Андрей Остальский - КонтрЭволюция
«А вы думали, члены Политбюро не какают?» — полемизировал он мысленно с какими-то гипотетическими кретинами.
А тут еще Международное совещание коммунистических и рабочих партий приближалось, и Фофанов должен был выступать на нем с главным докладом. Почему-то никак не удавалось ему вызвать в себе былое азартное чувство, а ведь умом понимал: этот доклад может иметь решающее значение для его будущего, просто пан или пропал. Генеральный будто шанс ему давал. Надо было им воспользоваться.
«Надо бы, надо бы его использовать», — заставлял себя повторять Фофанов. Но звучало неубедительно. Как будто имел в виду другое: и черт бы с ним, с этим идиотским Совещанием. Оно никому и низачем не нужно.
Тем не менее раздал задания своим отделам — международному, пропаганды, науки, вузов и школ.
Отделы принялись писать какие-то куски, пересылать их друг другу. Править. В секретариате предложили: собрать в Ново-Огареве группу так называемых «писателей» во главе с Бовиным — они напишут. Нет, говорил Фофанов, сам справлюсь, вы только подготовьте мне свои куски, согласуйте их друг с другом, а я потом с помощниками собью все вместе и вам всем разошлю на отзыв.

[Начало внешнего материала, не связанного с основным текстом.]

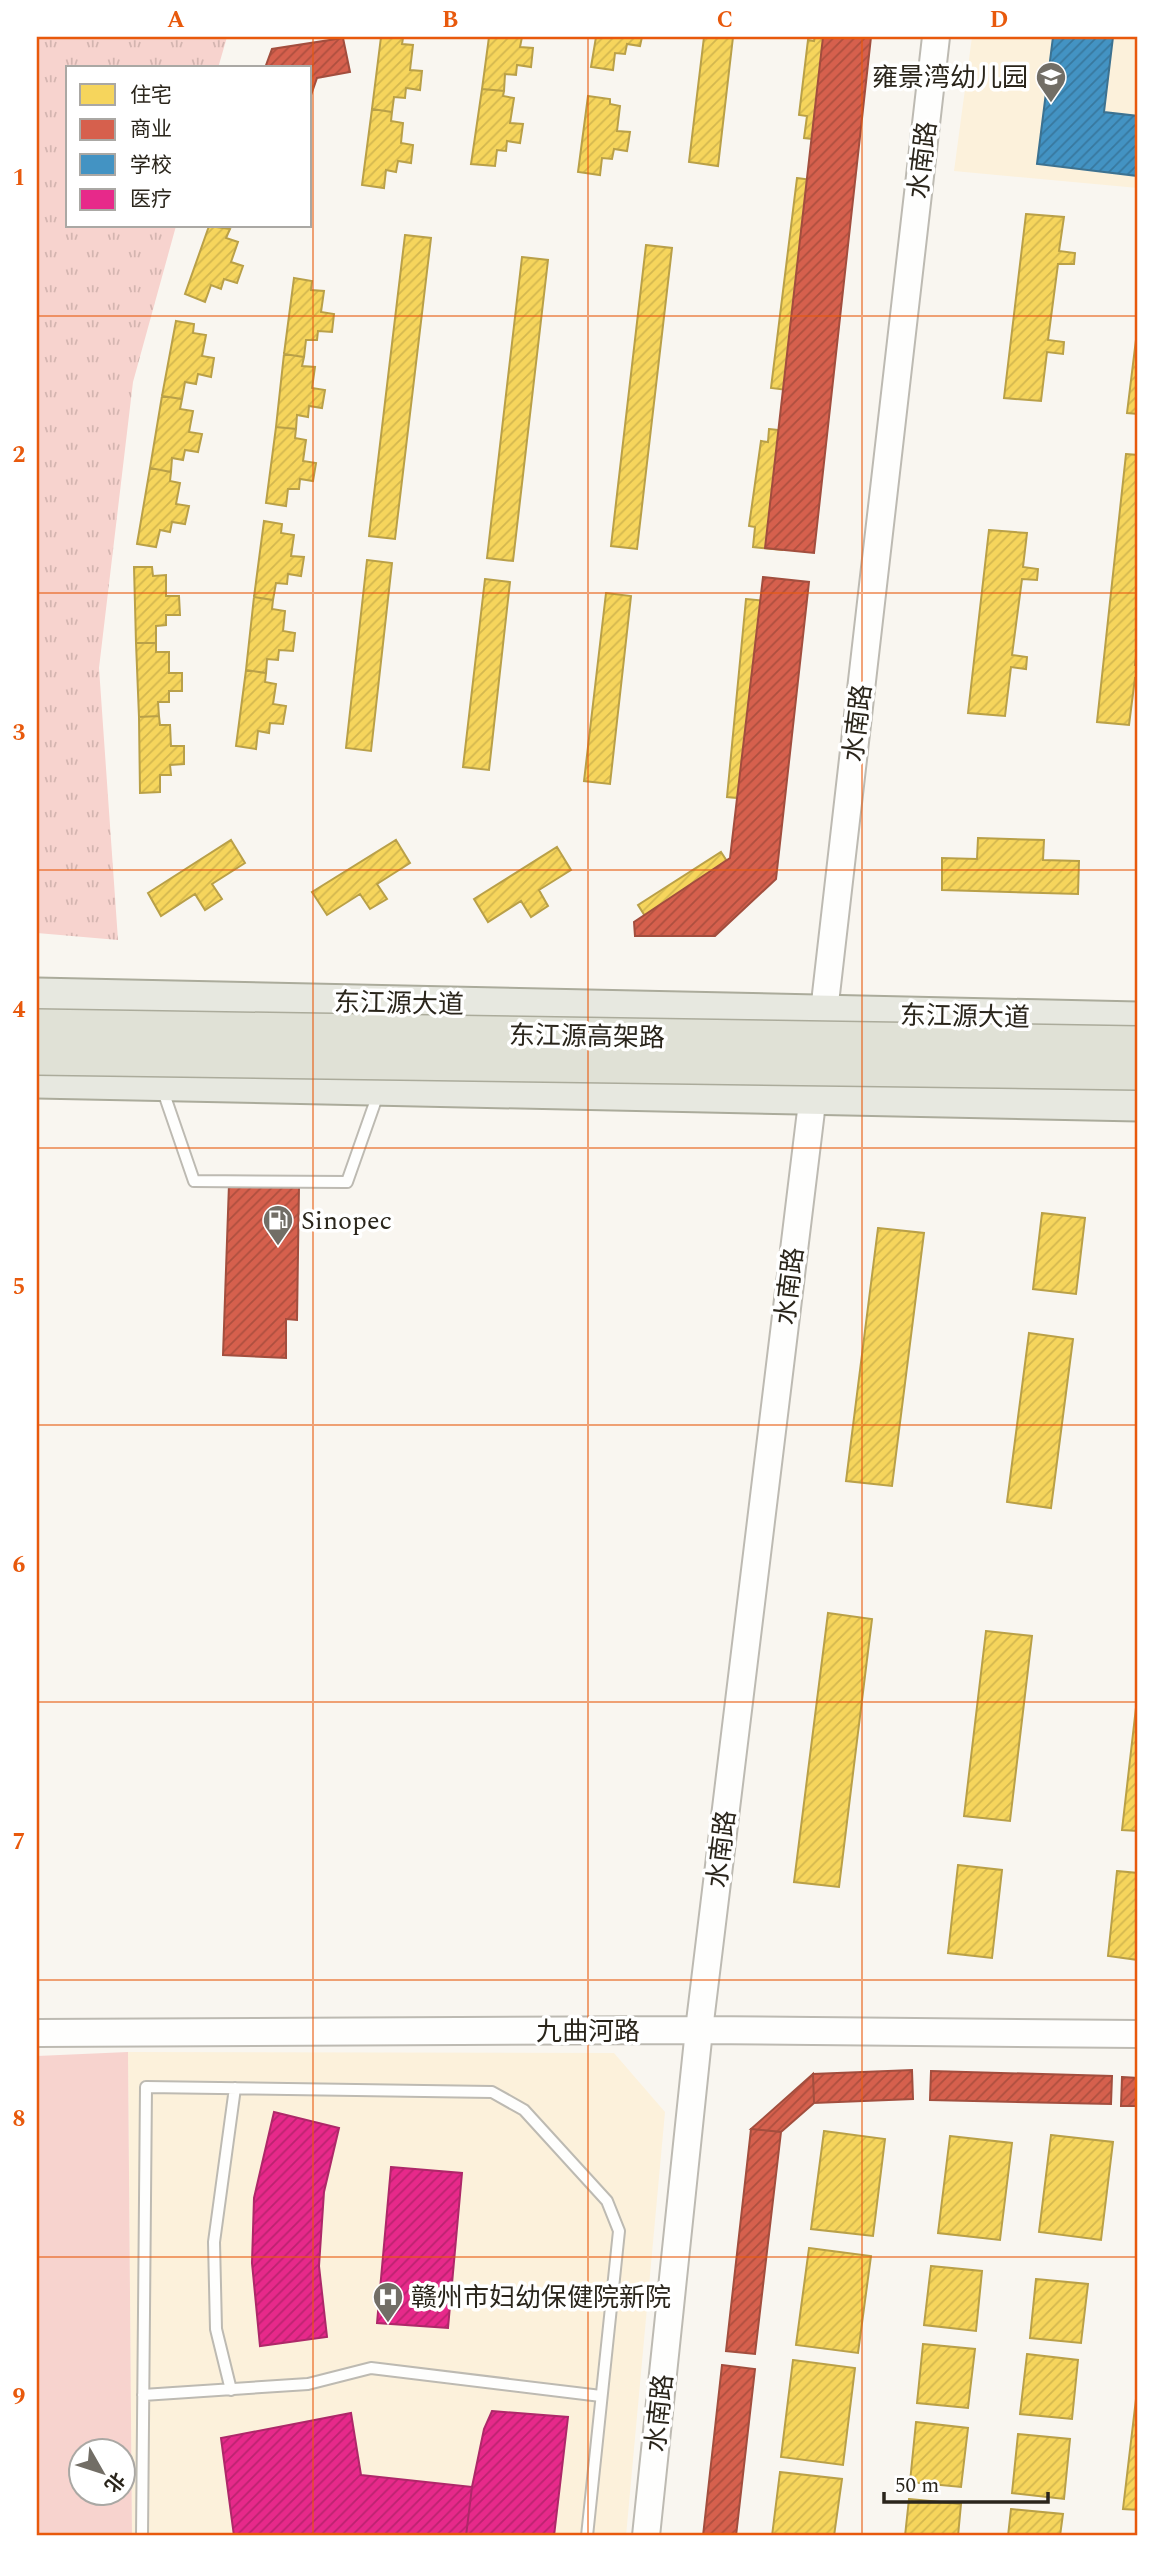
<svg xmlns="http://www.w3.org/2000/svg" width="1175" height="2573" viewBox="0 0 1175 2573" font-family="Spectral,'Noto Sans SC',serif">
<defs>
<pattern id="grass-tufts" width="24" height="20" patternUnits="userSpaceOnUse" patternTransform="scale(1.75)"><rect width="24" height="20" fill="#f7d3ce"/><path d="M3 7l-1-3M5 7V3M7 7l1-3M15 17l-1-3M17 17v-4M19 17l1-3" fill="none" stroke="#d4b5b0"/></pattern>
<pattern id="homes-hatch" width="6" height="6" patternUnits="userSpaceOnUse" patternTransform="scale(1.75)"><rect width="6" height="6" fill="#f6d55c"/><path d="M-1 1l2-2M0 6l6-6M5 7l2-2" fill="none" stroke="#d3b74f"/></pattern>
<pattern id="shops-hatch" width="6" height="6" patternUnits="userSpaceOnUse" patternTransform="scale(1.75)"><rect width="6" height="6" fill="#d6604d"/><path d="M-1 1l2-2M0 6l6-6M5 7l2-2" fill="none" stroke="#ae4f3f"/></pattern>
<pattern id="schools-hatch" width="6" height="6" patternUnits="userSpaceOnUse" patternTransform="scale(1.75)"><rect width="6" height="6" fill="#4393c3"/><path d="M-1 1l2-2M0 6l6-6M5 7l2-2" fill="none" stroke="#38789e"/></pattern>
<pattern id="health-hatch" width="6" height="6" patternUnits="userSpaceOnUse" patternTransform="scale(1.75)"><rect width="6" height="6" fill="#e7298a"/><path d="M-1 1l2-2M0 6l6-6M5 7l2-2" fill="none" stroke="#bb2370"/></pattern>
</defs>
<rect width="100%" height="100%" fill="#f9f6f0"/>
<path fill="#fcf1db" d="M972,37H1138V188L954,171Z
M128,2052L614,2053L665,2112L626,2536H132Z"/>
<path fill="url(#grass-tufts)" d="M37,37H227L218,68H68V226H176L133,382L99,668L118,940L37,933Z"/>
<path fill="#f7d3ce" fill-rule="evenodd" d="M128,2052L132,2536H37V2056ZM80,2450H122V2492H80Z"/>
<path fill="url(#homes-hatch)" stroke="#b9a048" stroke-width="2" d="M381,37L403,38L402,44L413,45L410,70L422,71L420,90L406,88L405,98L394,97L392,112L372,109Z
M489,37H522L520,47L533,48L531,67L517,65L516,75L505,74L504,91L482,89Z
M596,37H642L640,46L627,44L625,54L615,53L613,70L591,67Z
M704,37H733L718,166L689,162Z
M815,37H842L839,64L861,66L858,91L837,88L831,141L804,138L807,116L799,115L808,40L814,41Z
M482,89L504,91L503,96L514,98L510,123L523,124L520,143L507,141L506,151L497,150L495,166L471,164Z
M588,96L610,99V104L620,106L617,131L630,132L627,151L614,149L612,159L602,158L600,175L578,172Z
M372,109L392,112L391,121L403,123L401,143L413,145L411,163L398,161L396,172L386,170L384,188L362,185Z
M797,178L828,182L825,218L846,221L843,246L820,243L811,324L832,327L829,351L808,348L802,392L771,388Z
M1026,214L1064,217L1059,251L1075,253L1074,264H1058L1048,340L1064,342L1063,354L1047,352L1041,401L1004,398Z
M209,226L230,229L226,238L238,242L231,262L243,266L237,283L224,279L221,289L211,285L205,302L185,294Z
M405,235L431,238L395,539L369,536Z
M646,245L672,248L637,549L611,546Z
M522,257L548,260L513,561L487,558Z
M294,278L312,281L311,290L324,291L321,312L334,314L332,332L318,331L317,340H306L304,357L284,354Z
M176,321L194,324L193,333L206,335L202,356L214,358L211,377L198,374L196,384L185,382L182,399L162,396Z
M1138,323V414L1127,413Z
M284,354L304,357L302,366L315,367L312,388L325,390L322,408L309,406L308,417L297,415L296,429L276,427Z
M162,396L182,399L180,409L193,411L189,432L202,434L198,452L185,450L183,460L172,458L171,472L150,468Z
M276,427L296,429L295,438L306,440L303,461L316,463L313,481L300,479L299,489H288L286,506L266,503Z
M769,429L796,432L791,476L812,479L809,501L789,499L782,550L753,547L755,527L749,526L761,441L768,442Z
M1126,454L1138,455V638L1135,665H1138V679L1135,678L1129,725L1097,722Z
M150,468L171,472L170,481L180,483L176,504L189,506L185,524L172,522L170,532L160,530L156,547L137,544Z
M264,521L282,524L281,533L294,535L291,556L304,557L301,576L288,574L287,584L276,583L273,600L254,597Z
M989,530L1027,533L1023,567L1038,569L1037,580L1022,579L1012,655L1027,657L1026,669L1011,667L1005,716L968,713Z
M367,560L392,563L371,751L346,748Z
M134,567H152L153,576L166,575V596H179L180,615H166V625L156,626V643H136Z
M485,579L510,582L489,770L463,767Z
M606,593L631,596L610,784L584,781Z
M254,597L273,600L272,609L285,611L283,631L295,633L293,651L279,650L278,660L267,659L266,673L246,670Z
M746,599L777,602L774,634L795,637L792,662L771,661L764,733L785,736L782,762L761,760L757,800L727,797Z
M136,643H156V652H169V673H182V691H169V702H158L159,716L139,717Z
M246,670L266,673L265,682L276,684L273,704L286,706L283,724L270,723L269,733L258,731L256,749L236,746Z
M159,716L160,725H170L171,746H184V764L170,765L171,775H160V792L140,793L139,717Z
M978,838L1044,840L1043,860L1079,861L1078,894L942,890V858L977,859Z
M231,840L245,863L212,884L222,899L205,910L195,894L161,916L148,893Z
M396,840L410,863L377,884L387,899L370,909L360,894L327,915L312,892Z
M557,847L571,870L539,890L548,906L531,917L521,901L488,922L474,899Z
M721,852L736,875L703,896L712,911L695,922L685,906L652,927L638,905Z
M1042,1213L1085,1218L1076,1294L1033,1289Z
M878,1228L924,1233L892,1486L846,1481Z
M1029,1333L1073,1339L1051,1508L1007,1502Z
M828,1613L872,1619L839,1887L794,1882Z
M986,1631L1032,1636L1010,1821L964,1816Z
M1138,1690V1831L1122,1830Z
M958,1865L1002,1870L992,1958L948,1953Z
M1117,1871L1138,1873V1960L1108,1956Z
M824,2131L885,2139L873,2236L811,2229Z
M1051,2135L1113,2142L1101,2240L1039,2232Z
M950,2136L1012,2143L1000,2240L938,2233Z
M809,2248L871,2256L858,2353L796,2345Z
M931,2266L982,2271L976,2331L924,2325Z
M1036,2279L1088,2284L1081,2343L1030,2338Z
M923,2344L975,2349L968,2408L917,2403Z
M1027,2354L1078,2360L1072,2419L1020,2414Z
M793,2360L855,2368L843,2465L781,2457Z
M1138,2382V2510L1123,2509Z
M916,2422L968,2428L961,2487L910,2482Z
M1018,2434L1070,2439L1064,2499L1012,2493Z
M780,2472L842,2479L834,2536H772Z
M909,2499L961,2504L958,2536H905Z
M1011,2509L1063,2514L1060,2536H1008Z"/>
<path fill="url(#shops-hatch)" stroke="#a24e3e" stroke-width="2" d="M823,37H871L814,553L765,548Z
M343,38L350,72L317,78L310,98V68H265L272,49Z
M763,577L809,582L776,879L715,936H635L634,922L730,858Z
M229,1184L299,1186L297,1320L286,1319V1358L223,1355Z
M912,2070L913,2099L814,2103L813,2074Z
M931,2071L1112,2076L1111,2104L930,2100Z
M813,2074L814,2103L781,2132L751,2129Z
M1122,2077L1138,2078V2106H1121Z
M751,2129L781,2132L755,2354L726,2351Z
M722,2365L755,2369L736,2536H703Z"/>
<path fill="url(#schools-hatch)" stroke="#3c7291" stroke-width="2" d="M1053,37H1113L1104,112L1138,116V176L1037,164Z"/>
<path fill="url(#health-hatch)" stroke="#ae2869" stroke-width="2" d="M274,2112L339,2128L324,2192L319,2266L327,2337L260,2346L252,2263L254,2198Z
M391,2167L462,2173L448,2328L377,2323Z
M492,2411L568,2417L554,2536H234L221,2438L351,2413L361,2475L472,2487L484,2429Z
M492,2411L568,2417L554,2536H466L472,2487L484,2429Z"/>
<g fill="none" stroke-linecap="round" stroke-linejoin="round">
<g stroke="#bdbab2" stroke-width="14">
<path id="service" d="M162,1088L194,1181L347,1182L378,1094
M231,2390L216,2329L214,2242L235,2088
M143,2395L308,2384L371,2368L601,2396
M142,2536L146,2087L492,2092L524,2110L607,2201L619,2231L587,2536"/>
</g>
<g stroke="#bdbab2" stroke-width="30">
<path id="tertiary" d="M822,1029L936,37
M37,2033L699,2030L1138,2034
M646,2536L699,2030L815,1078"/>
</g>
<g stroke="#abab9b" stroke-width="37">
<path id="primary" d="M37,995L1138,1019
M37,1081L1138,1104"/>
</g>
<use href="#service" stroke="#fefefd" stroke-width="10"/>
<use href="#tertiary" stroke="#fefefd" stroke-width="26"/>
<use href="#primary" stroke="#e7e8e0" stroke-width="33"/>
<g stroke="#abab9b" stroke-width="38" stroke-linecap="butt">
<path id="trunk-bridge" d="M37,1027L1138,1044
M37,1057L1138,1072"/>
</g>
<use href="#trunk-bridge" stroke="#e0e1d6" stroke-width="35"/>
</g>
<path fill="none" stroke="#e8590c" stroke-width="2" stroke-opacity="0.55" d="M313,37V2536M588,37V2536M862,37V2536M37,316H1138M37,593H1138M37,870H1138M37,1148H1138M37,1425H1138M37,1702H1138M37,1980H1138M37,2257H1138"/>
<defs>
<g id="school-pin" transform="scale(1.575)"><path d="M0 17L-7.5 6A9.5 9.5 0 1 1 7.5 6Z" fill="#726e66" stroke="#fff"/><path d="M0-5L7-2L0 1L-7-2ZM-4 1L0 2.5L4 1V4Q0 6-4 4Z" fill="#fff"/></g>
<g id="fuel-pin" transform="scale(1.575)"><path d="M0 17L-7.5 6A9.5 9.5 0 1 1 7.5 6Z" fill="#726e66" stroke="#fff"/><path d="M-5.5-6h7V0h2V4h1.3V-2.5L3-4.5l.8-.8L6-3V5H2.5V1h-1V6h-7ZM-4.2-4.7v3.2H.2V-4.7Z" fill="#fff"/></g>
<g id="hospital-pin" transform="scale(1.575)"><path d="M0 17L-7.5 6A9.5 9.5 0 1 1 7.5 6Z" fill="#726e66" stroke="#fff"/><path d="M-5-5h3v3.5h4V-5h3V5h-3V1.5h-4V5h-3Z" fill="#fff"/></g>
</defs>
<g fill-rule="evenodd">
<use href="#school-pin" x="1051" y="77"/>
<use href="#fuel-pin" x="278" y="1220"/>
<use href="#hospital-pin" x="388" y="2297"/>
</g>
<g text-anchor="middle" stroke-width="7" stroke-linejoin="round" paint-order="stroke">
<g font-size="26" fill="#2a251b" stroke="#fff" text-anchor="start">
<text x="1028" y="86" text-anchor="end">雍景湾幼儿园</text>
<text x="301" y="1229">Sinopec</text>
<text x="411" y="2306">赣州市妇幼保健院新院</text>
</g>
<g font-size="26" fill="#2a251b" stroke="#fff">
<text transform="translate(922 160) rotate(-83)" y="9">水南路</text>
<text transform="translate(857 723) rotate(-83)" y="9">水南路</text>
<text transform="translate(399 1003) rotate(1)" y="9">东江源大道</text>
<text transform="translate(965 1016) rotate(1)" y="9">东江源大道</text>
<text transform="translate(587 1036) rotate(1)" y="9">东江源高架路</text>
<text transform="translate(789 1286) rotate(-83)" y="9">水南路</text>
<text transform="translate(721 1849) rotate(-83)" y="9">水南路</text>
<text x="588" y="2040">九曲河路</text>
<text transform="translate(659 2413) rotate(-84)" y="9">水南路</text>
</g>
</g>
<rect width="1175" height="2573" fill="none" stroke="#ffffff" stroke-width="77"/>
<rect x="66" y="66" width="245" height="161" fill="#ffffff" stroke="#aaa8a4" stroke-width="2"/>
<rect x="80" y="84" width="35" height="21" fill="#f6d55c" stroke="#aaa8a4" stroke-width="2"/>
<text x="130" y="102" font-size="21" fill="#2a251b">住宅</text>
<rect x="80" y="119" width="35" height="21" fill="#d6604d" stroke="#aaa8a4" stroke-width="2"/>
<text x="130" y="136" font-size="21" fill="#2a251b">商业</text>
<rect x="80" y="154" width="35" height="21" fill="#4393c3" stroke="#aaa8a4" stroke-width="2"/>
<text x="130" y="172" font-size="21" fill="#2a251b">学校</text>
<rect x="80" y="189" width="35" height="21" fill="#e7298a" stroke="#aaa8a4" stroke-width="2"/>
<text x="130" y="206" font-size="21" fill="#2a251b">医疗</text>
<g transform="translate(102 2472) rotate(129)"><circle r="33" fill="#ffffff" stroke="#aaa8a4" stroke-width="2"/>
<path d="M0-5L12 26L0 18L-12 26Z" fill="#726e66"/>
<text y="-10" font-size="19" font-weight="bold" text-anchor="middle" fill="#2a251b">北</text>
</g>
<path d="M884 2492v10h164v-10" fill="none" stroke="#2a251b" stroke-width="3.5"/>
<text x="895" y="2492" font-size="21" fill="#2a251b" stroke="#ffffff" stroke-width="5" paint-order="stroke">50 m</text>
<rect x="38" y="38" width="1098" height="2496" fill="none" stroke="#e8590c" stroke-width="2.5"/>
<g font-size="23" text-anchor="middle" font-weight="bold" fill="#e8590c">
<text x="176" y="27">A</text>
<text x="450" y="27">B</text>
<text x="725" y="27">C</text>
<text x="999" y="27">D</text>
<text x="19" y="185">1</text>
<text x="19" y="462">2</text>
<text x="19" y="740">3</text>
<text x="19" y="1017">4</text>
<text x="19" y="1294">5</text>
<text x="19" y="1572">6</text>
<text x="19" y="1849">7</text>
<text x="19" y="2126">8</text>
<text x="19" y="2404">9</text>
</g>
</svg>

И вот они согласовывали-согласовывали, бесконечно спорили из-за собачьей ерунды. Добавляли, убавляли эпитеты, типа: «полной победы» или «окончательной», или просто «победы». Просто «поражения» или «полного». Перетягивали канат, как написать: «единодушно» или «всеми силами», «растет» или «выросла».
Тоска-а-а…
Наконец что-то такое согласовали вроде. Николай Михайлович вместе с парой референтов из международного неделю трудился, собирал все это вместе. Шеф международного отдела Дьяконов утвердил. И вот принесли Фофанову красную папочку с тиснением. Положили на стол. «Оставьте меня одного, дайте сосредоточиться», — ворчливо попросил Фофанов.
Оставили.
А сосредоточиться не получалось. «Кончентрато, кончентрато!» — мобилизовывал себя Фофанов подслушанным у итальянских коммунистов словом.
Но не кончентрировалось, хоть убейся. Глаза у Фофанова слезились, затылок ныл, по левой руке бегали неприятные иголочки.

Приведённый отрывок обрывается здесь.